Un millier d'artistes s'engagent contre YouTube et les sites de vidéos

Par @Culturebox
Mis à jour le 30/06/2016 à 16H41, publié le 30/06/2016 à 16H36
Paul McCartney en concert à Madrid, le 2 juin 2016

Paul McCartney en concert à Madrid, le 2 juin 2016

© CORDON PRESS/SIPA

David Guetta, Paul McCartney, Michel Sardou, Sting ou encore Elton John ont appelé, dans un courrier adressé à la Commission européenne, à réviser le statut juridique de plateformes vidéo comme YouTube. Les signataires accusent ces plateformes d'abuser de leur position d'"hébergeurs" pour ne pas rétribuer suffisamment les créateurs de musique.

Dans une lettre, adressée ce jeudi 30 mai au président de la Commission européenne, Claude Juncker, un millier d'artistes se sont plaints des plateformes de vidéos comme YouTube. "L'avenir de l'industrie musicale, est menacé par un sérieux transfert de valeur causé par les services d'hébergement de contenus comme YouTube qui détournent la valeur créée par les artistes et les chanteurs de façon déloyale", écrivent-ils.

Parmi le millier de signataires figurent notamment Sam Smith, David Guetta, Paul McCartney, Elton John, Lady Gaga, Ed Sheeran, Coldplay ou encore Sting ou Robert Plant (Led Zeppelin). De nombreux chanteurs français figurent aussi dans la liste: Jean-Jacques Goldman, Francis Cabrel, Patricia Kaas, Carla Bruni, Indochine, Brigitte, Miossec, Kendji Girac, Louane, Maître Gims, Michel Sardou ou Maxime Le Forestier.

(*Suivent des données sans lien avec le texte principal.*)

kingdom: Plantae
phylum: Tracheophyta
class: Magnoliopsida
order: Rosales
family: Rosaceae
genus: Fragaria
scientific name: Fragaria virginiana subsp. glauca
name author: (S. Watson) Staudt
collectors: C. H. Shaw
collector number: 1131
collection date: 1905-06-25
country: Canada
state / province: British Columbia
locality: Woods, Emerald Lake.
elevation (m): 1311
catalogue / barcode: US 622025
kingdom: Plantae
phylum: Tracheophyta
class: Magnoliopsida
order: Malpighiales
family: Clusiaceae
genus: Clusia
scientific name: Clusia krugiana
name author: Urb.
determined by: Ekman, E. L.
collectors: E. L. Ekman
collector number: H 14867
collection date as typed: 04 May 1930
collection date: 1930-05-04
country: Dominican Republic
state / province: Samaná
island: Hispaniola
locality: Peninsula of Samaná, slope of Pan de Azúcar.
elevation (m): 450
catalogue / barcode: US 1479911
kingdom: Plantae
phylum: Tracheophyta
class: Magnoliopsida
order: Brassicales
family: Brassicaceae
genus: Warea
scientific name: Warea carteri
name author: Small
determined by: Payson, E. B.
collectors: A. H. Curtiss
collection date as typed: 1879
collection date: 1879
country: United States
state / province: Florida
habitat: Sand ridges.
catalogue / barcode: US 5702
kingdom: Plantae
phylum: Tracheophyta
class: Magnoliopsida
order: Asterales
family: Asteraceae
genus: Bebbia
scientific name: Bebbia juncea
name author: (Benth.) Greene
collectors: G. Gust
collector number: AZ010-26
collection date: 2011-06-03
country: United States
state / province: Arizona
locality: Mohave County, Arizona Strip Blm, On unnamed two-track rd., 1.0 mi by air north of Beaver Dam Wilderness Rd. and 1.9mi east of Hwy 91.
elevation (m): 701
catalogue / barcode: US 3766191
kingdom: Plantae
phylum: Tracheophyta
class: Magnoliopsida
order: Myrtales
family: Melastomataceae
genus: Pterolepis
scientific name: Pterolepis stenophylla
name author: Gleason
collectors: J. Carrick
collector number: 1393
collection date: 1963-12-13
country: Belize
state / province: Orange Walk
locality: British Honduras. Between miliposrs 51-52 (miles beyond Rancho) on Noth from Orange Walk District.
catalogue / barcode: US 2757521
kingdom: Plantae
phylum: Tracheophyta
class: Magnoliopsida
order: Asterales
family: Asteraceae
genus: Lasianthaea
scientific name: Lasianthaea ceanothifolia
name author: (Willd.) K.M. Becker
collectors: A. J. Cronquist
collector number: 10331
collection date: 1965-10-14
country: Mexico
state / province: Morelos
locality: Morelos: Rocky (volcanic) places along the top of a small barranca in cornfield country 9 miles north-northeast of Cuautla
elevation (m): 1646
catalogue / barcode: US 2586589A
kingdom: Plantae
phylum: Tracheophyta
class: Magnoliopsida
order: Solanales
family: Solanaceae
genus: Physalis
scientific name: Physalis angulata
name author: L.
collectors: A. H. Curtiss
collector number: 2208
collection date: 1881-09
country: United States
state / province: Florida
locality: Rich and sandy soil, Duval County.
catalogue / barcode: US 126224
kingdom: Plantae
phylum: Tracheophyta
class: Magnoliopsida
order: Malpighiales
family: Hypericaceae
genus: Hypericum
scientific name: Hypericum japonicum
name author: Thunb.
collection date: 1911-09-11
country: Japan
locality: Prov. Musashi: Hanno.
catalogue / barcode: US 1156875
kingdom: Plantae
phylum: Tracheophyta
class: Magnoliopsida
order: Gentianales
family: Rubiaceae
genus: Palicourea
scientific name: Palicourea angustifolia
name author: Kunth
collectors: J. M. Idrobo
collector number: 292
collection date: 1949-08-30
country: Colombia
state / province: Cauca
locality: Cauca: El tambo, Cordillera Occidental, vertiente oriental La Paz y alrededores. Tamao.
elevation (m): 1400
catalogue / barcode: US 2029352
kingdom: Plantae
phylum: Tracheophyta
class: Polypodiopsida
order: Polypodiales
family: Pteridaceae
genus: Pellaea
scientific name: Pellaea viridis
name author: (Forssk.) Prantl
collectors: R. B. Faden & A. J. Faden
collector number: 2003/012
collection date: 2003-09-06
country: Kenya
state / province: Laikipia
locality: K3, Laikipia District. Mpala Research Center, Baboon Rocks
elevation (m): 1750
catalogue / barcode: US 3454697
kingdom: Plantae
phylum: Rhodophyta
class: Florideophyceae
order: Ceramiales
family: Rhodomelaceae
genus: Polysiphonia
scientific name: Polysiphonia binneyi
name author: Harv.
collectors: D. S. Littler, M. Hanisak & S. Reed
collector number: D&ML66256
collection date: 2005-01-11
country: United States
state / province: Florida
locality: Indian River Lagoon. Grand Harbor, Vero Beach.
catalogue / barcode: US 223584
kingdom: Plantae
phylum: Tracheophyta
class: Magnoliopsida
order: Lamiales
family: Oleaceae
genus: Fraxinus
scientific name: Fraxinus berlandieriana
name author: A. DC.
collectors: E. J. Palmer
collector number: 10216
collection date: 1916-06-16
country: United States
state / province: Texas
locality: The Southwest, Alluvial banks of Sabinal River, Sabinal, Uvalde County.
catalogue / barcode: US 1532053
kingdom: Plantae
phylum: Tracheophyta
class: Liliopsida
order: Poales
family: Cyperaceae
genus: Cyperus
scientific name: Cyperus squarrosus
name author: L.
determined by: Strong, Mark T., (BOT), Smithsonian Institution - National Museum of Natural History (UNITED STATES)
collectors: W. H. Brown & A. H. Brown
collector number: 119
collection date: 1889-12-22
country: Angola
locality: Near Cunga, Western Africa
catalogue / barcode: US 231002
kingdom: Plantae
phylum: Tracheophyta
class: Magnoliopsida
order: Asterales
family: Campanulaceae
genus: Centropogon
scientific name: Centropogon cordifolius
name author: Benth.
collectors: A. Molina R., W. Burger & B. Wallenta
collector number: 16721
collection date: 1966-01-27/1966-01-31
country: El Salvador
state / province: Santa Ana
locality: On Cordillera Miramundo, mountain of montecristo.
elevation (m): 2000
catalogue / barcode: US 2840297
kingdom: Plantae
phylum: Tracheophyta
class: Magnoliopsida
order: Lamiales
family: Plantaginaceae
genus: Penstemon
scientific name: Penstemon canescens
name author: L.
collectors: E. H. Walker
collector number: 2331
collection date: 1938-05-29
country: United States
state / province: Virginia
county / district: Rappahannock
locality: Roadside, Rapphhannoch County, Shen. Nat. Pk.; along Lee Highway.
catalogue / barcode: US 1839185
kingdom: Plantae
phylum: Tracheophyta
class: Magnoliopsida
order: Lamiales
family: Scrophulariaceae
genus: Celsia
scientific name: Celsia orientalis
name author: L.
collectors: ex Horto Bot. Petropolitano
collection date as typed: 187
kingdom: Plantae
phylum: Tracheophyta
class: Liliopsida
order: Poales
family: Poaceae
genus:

Une diffusion vidéo rapporterait trois fois moins aux producteurs qu'une diffusion audio

Selon les calculs du Snep, le principal syndicat des producteurs de disques en France, un stream vidéo rapporterait environ trois fois moins aux producteurs qu'un stream audio gratuit sur un site de type Deezer ou Spotify et cinquante fois moins qu'un stream audio payant, via les abonnements aux sites de streaming.

Les artistes signataires estiment que les discussions à venir au niveau européen sur le droit d'auteur sont l'occasion de "corriger cette importante distorsion économique" en clarifiant le statut juridique des plateformes accusées d'abuser de leur statut d'"hébergeurs" qui leur évite d'avoir à négocier des droits de diffusion comme le font les sites de streaming. S'il n'y a pas à proprement parler de négociation de licence, YouTube conclut néanmoins des accords avec les producteurs mais à des "prix artificiellement bas", selon le Snep.

YouTube réplique en déclarant verser 3 milliards de dollars à l'industrie musicale

Dans une déclaration au magazine spécialisé américain Billboard, YouTube a récemment souligné qu'une "très écrasante majorité de labels a signé des accords avec YouTube pour permettre la diffusion de vidéos et en tirer des revenus". "A ce jour, nous avons reversé plus de 3 milliards de dollars, soit 2,7 milliards d'euros, à l'industrie musicale, et le chiffre augmente d'année en année", avait ajouté la plateforme de Google dans cette déclaration.